Syria and Iran menace Israel over air raid
Iran has warned that a reported Israeli strike in Syria would have “grave consequences for Tel Aviv” and Syria vowed the attacks would not go unanswered.
Israeli officials have made no comment on the air strikes alleged to have taken place late on Tuesday and early Wednesday, but it appears that two separate targets were hit.
The first sorties destroyed a convoy of trucks carrying Russian-made SA-17 anti-aircraft missiles from Syria to Lebanon. These missiles, portable and easy to operate, are capable of hitting Israeli fighter jets, helicopters and unmanned drones.
Damascus was silent on reports that a convoy bringing weapons to Hizbullah was hit, but confirmed the second target, an attack by Israeli planes on the Jamraya “research facility”, 20km east of the Lebanese border. Diplomats said the site was crucial to Syria’s missile programme, and was also home to a chemical weapons facility.
Israel has made it clear that it would act to prevent what it calls “game-changing” weapons currently in the hands of the Assad regime reaching Hizbullah. These include Syria’s stocks of chemical and biological weapons, advanced Yakhont surface-to-sea missiles, and advanced GPS-guided surface-to-surface missiles.
Iran’s deputy foreign minister, Hossein Amir Abdollahian, said the raid would have significant implications for the Israeli city of Tel Aviv.
Iran is a major backer of Syrian president Bashar al-Assad and Lebanon-based Hizbullah. Last week, Iranian official Ali Akbar Velayati warned that “an attack on Syria is considered an attack on Iran”. Syrian officials also said they would not stay quiet after the attack.
“All options for a response against Israeli aggression are open,” an official close to the Assad regime said.
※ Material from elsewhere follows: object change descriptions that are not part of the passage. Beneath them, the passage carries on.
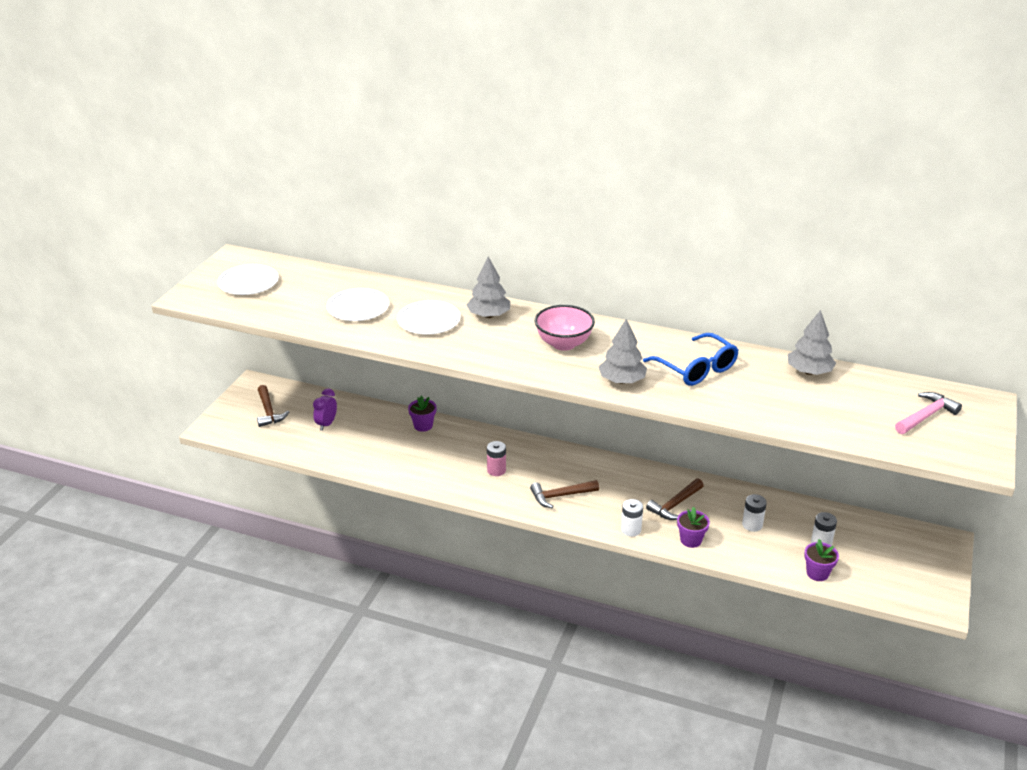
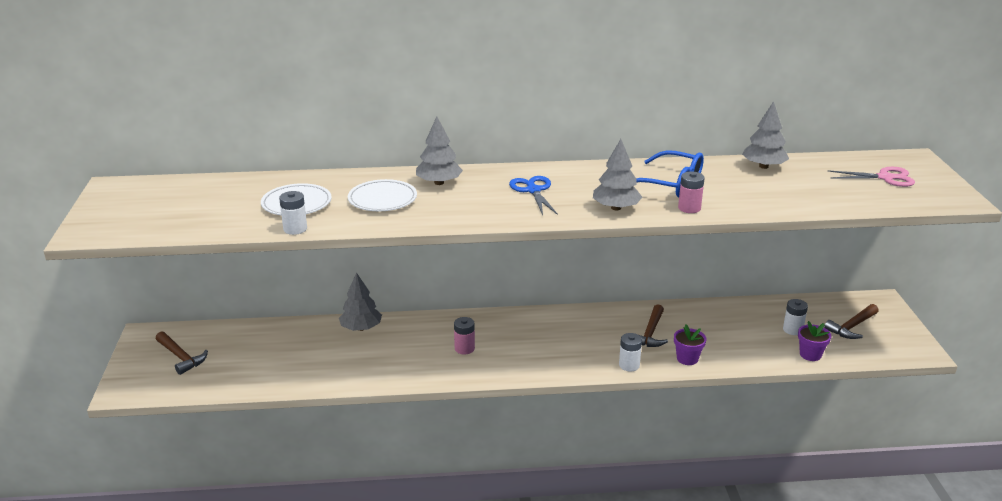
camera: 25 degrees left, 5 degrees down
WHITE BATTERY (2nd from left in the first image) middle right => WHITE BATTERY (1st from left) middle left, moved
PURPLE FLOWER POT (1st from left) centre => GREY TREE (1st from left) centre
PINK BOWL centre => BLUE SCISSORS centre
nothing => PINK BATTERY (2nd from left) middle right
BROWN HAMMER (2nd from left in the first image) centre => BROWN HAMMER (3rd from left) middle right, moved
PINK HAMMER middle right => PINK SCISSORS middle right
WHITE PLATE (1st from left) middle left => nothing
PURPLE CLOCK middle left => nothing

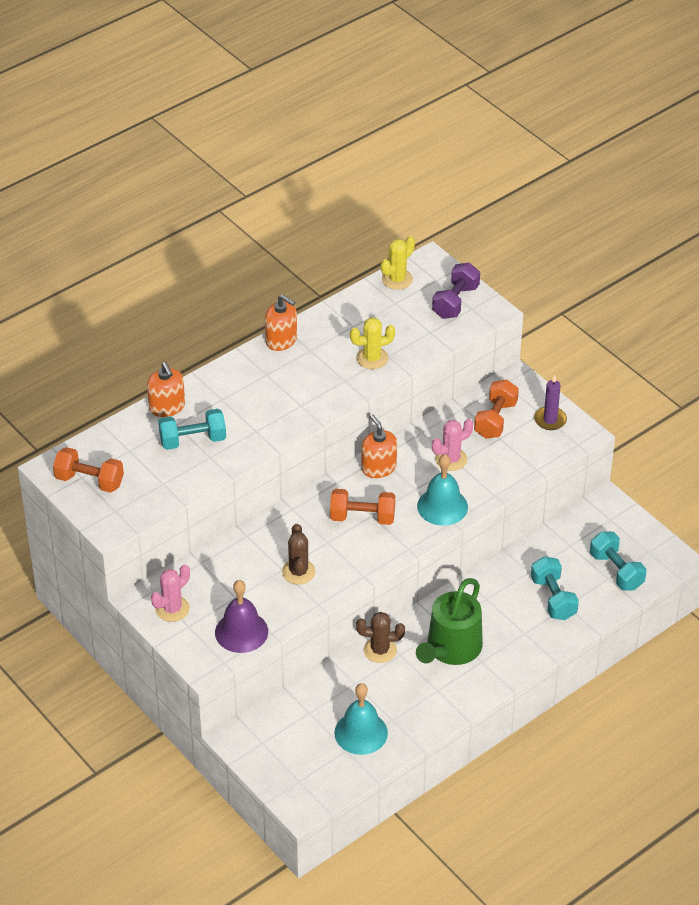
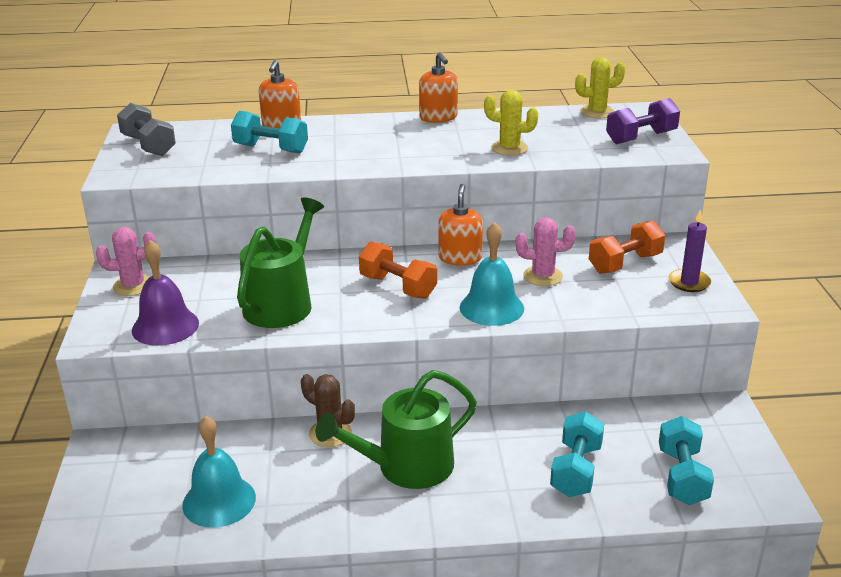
camera: 35 degrees right, 15 degrees down
ORANGE DUMBBELL (1st from left) middle left => GREY DUMBBELL top left
BROWN CACTUS (1st from left) centre => GREEN WATERING CAN (1st from left) middle left

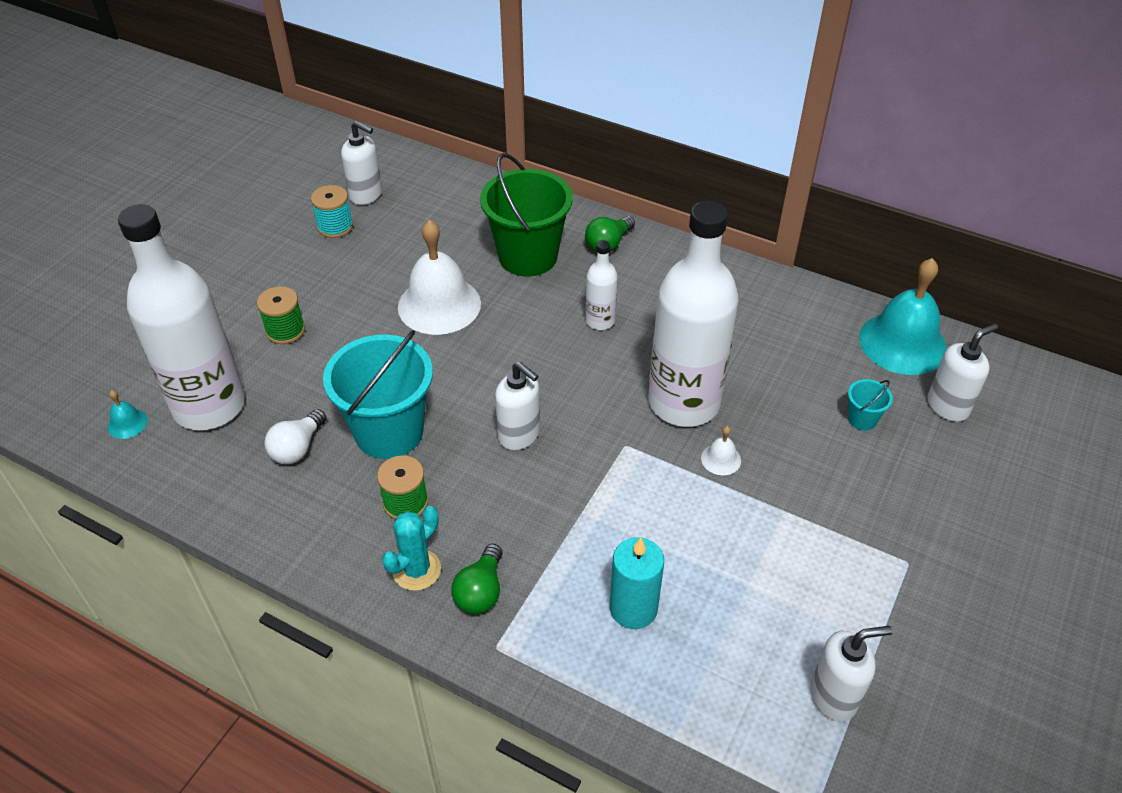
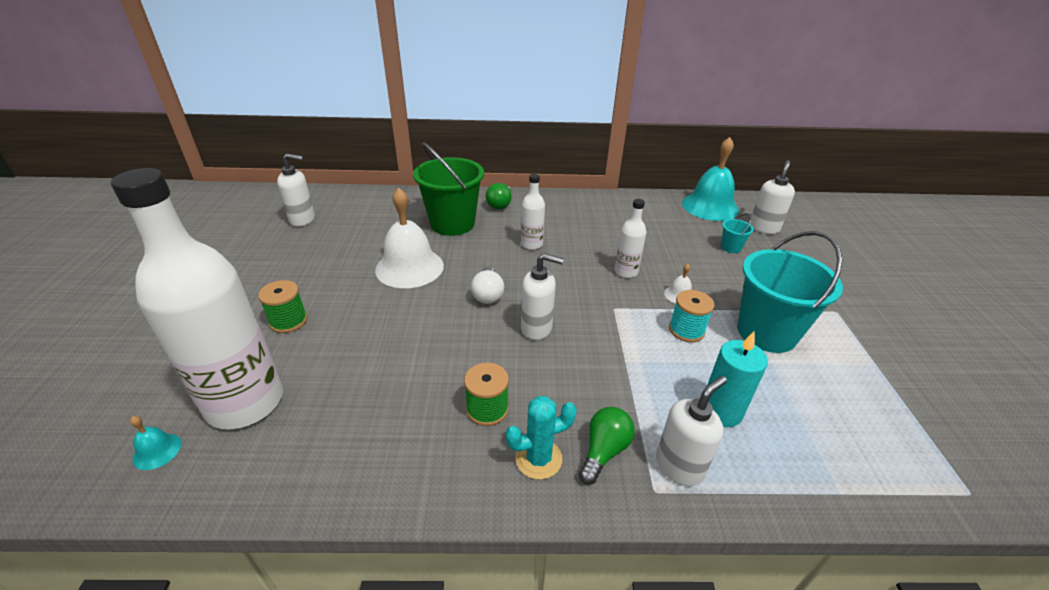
camera: 30 degrees left, 10 degrees down
WHITE LIGHT BULB middle left => WHITE LIGHT BULB centre, moved
TURQUOISE CACTUS bottom centre, 60 degrees clockwise
GREEN LIGHT BULB (1st from left in the first image) bottom centre => GREEN LIGHT BULB (2nd from left) bottom centre, 135 degrees counterclockwise
WHITE BOTTLE (3rd from left) centre, x0.44
WHITE SOAP DISPENSER (3rd from left) bottom right => WHITE SOAP DISPENSER (3rd from left) bottom centre, moved
TURQUOISE SPOOL top left => TURQUOISE SPOOL centre, moved
TURQUOISE BUCKET (1st from left in the first image) centre => TURQUOISE BUCKET (2nd from left) middle right, moved

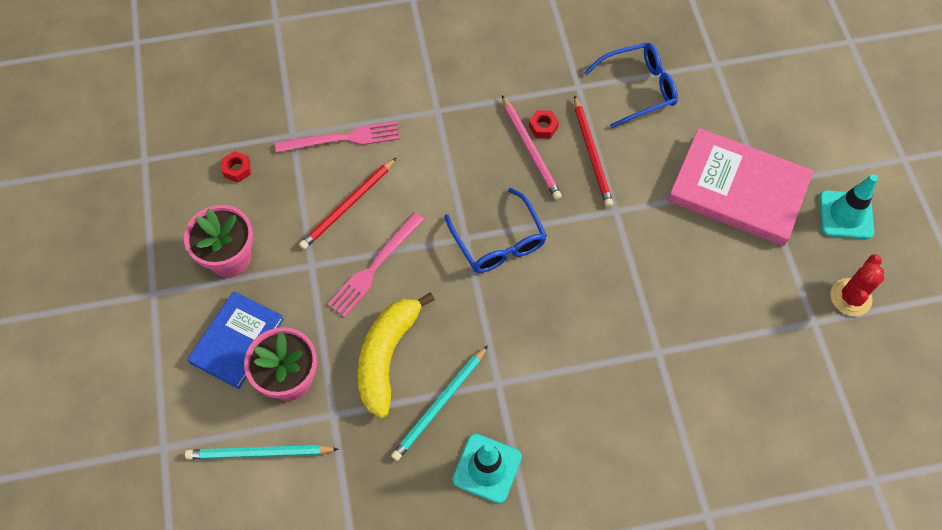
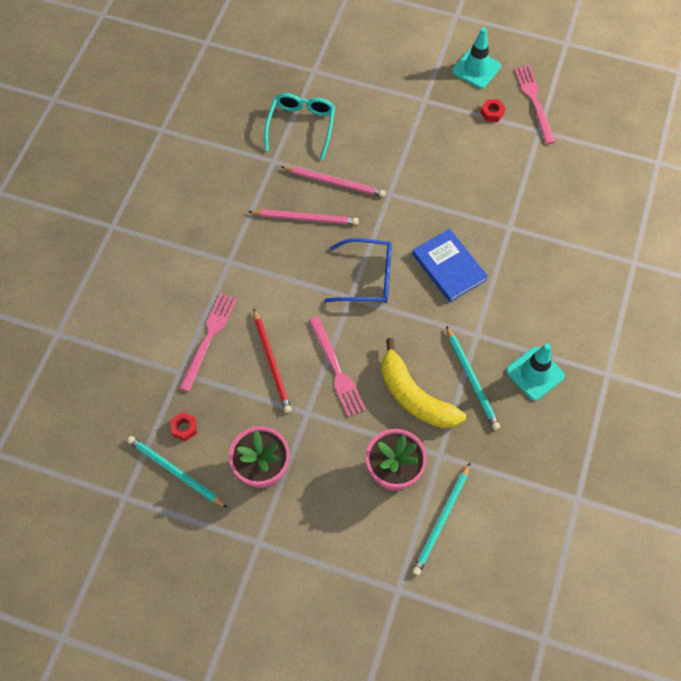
camera: 60 degrees left, 0 degrees up
nothing => TURQUOISE PENCIL (1st from left) bottom left
BLUE GLASSES (2nd from left) top right => TURQUOISE GLASSES top centre
RED PENCIL (2nd from left) top centre => PINK PENCIL (2nd from left) top centre
BLUE BOOK middle left => BLUE BOOK centre, moved
RED NUT (2nd from left) top centre => RED NUT (2nd from left) top right, moved
RED CACTUS middle right => PINK FORK (3rd from left) top right
PINK BOOK middle right => nothing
Russia, the Arab League and Hizbullah also condemned the attack. US officials, on condition of anonymity, confirmed they had indeed taken place and that Israel had informed Washington ahead of time.
Likud Knesset member Tzachi Hanegbi, who is close to prime minister Binyamin Netanyahu, implied that Israel could carry out more such missions. “Because it appears the world is not prepared to do what was done in Libya or other places, then Israel finds itself, like it has many times in the past, facing a dilemma that only it knows how to respond to.”